* REQUEST: Starting with the line that contains "баню своими" and stopping after the line that contains "Поделиться с друзьями", return each line below exactly as written, with no others.

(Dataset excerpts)
________________________

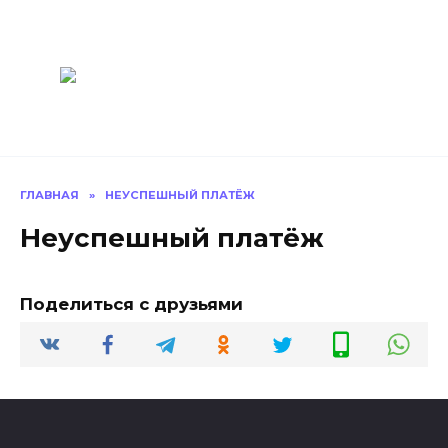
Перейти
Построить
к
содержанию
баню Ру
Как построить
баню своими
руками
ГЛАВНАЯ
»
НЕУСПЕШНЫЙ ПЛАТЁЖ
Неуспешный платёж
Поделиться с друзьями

________________________

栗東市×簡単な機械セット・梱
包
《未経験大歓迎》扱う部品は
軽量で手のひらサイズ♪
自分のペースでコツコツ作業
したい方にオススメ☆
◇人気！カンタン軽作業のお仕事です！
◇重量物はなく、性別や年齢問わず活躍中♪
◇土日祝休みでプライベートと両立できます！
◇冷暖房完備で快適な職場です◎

________________________

* FINISHED TASK:
баню своими
руками
ГЛАВНАЯ
»
НЕУСПЕШНЫЙ ПЛАТЁЖ
Неуспешный платёж
Поделиться с друзьями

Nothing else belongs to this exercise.